▸ Task requirements:
Among the entries that follow, how many lines contain the string "align"? Write the number alone.

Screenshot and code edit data
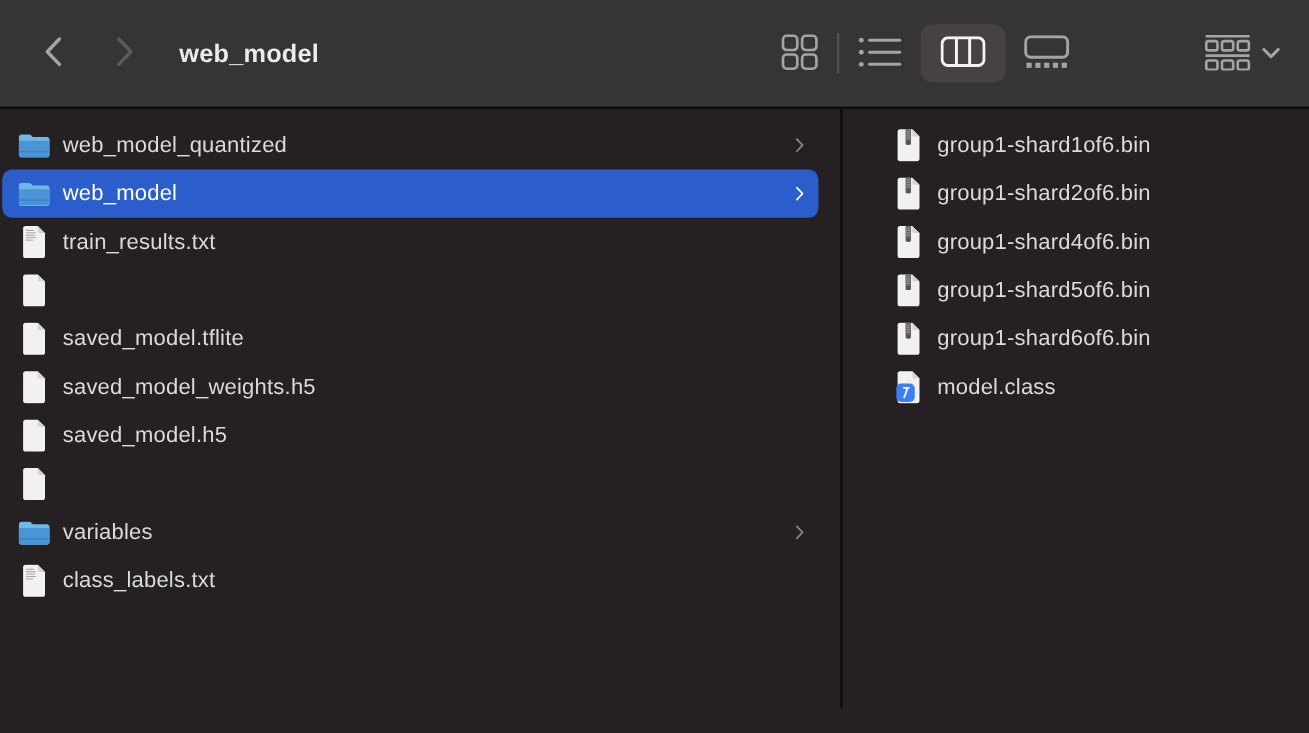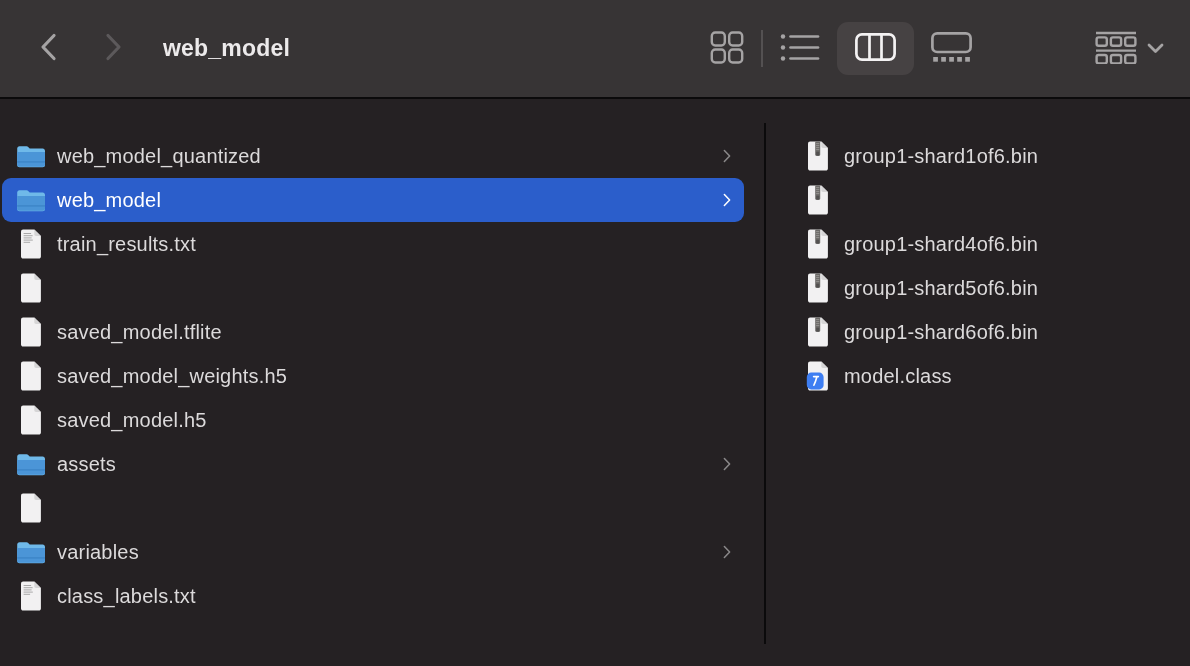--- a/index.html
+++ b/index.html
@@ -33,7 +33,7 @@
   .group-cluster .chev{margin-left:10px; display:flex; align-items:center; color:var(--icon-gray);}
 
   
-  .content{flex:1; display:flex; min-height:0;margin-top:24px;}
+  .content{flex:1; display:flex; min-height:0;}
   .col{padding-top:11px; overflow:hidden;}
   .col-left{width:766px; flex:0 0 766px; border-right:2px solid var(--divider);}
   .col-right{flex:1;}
==
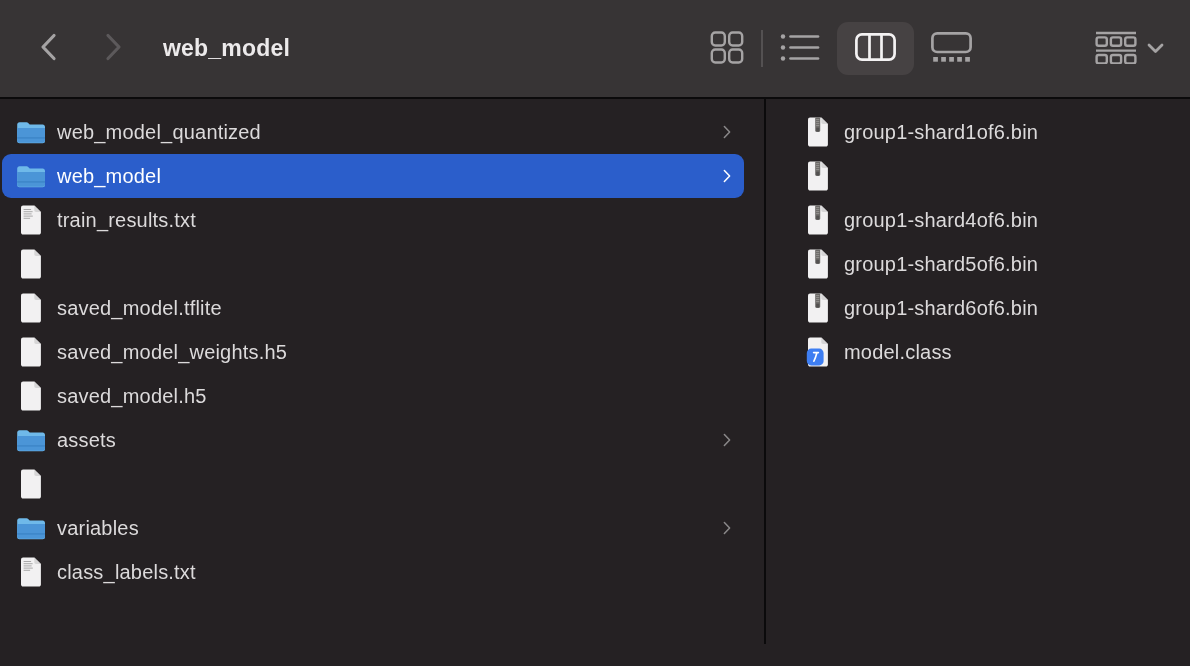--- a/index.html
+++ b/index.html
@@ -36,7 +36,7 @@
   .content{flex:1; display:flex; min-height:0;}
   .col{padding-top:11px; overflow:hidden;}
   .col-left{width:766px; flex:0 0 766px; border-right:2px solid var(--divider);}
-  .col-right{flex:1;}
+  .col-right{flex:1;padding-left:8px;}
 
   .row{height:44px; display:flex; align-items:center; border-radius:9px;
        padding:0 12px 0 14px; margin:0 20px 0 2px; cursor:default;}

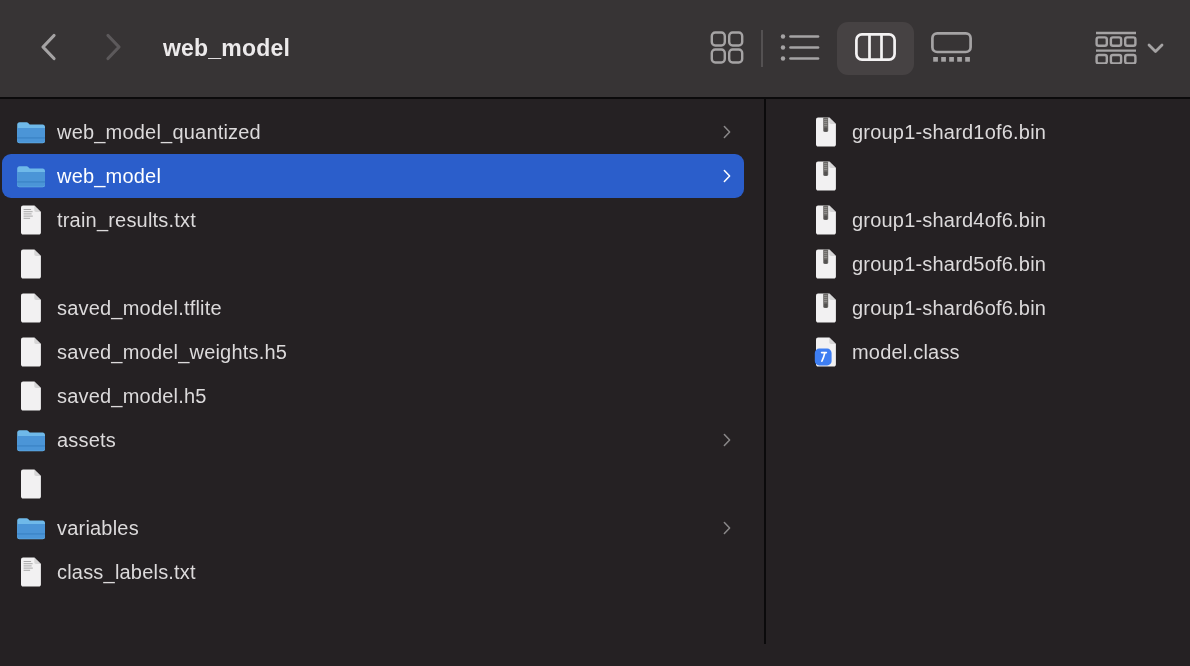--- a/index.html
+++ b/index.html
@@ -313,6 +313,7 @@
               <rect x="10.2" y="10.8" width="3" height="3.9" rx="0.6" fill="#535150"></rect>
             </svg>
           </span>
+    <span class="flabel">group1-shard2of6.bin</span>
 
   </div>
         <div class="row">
---
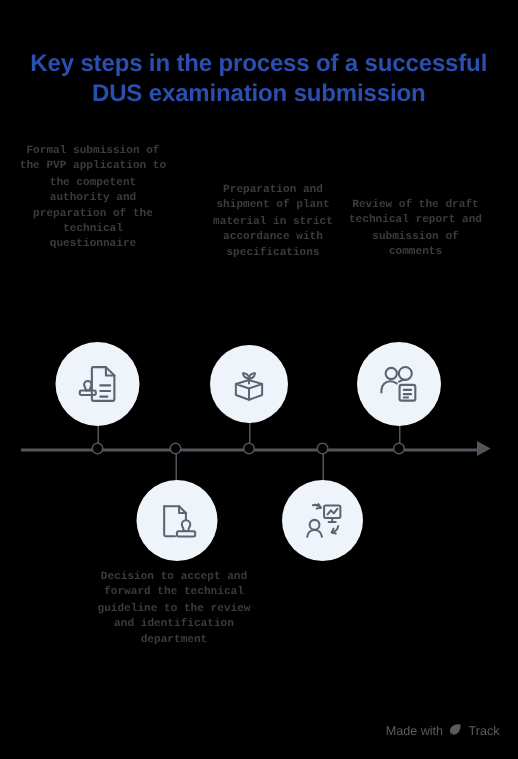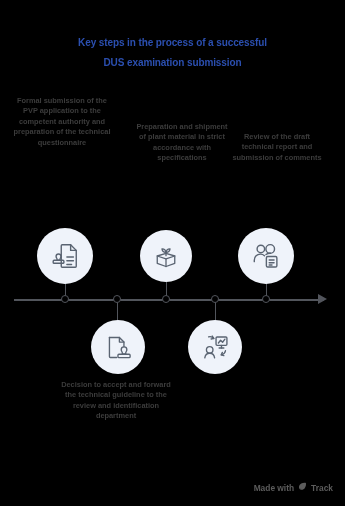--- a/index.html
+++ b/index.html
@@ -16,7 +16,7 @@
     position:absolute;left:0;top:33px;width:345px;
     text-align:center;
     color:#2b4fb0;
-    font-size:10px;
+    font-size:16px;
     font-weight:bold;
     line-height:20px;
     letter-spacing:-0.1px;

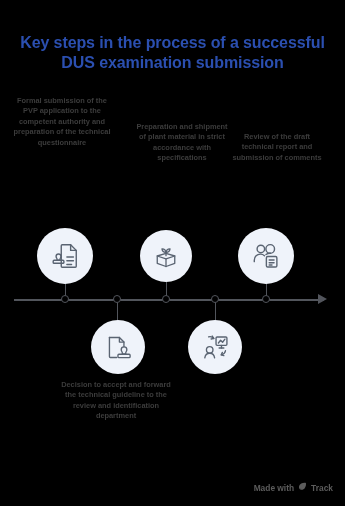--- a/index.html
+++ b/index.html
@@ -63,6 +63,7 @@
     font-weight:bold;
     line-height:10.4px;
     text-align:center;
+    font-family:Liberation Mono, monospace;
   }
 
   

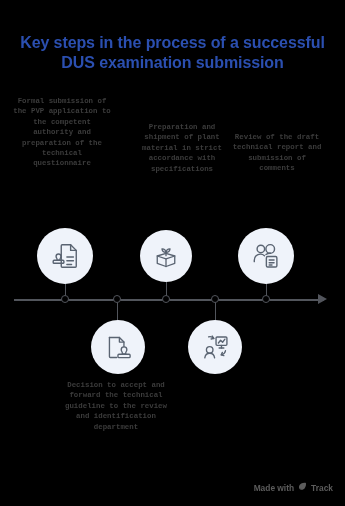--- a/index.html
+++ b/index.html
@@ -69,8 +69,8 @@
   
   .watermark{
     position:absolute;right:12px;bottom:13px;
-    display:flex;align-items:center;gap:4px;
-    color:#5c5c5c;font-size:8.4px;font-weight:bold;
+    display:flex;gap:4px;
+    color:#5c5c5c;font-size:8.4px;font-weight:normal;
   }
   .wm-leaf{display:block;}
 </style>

▸ Written answer:
5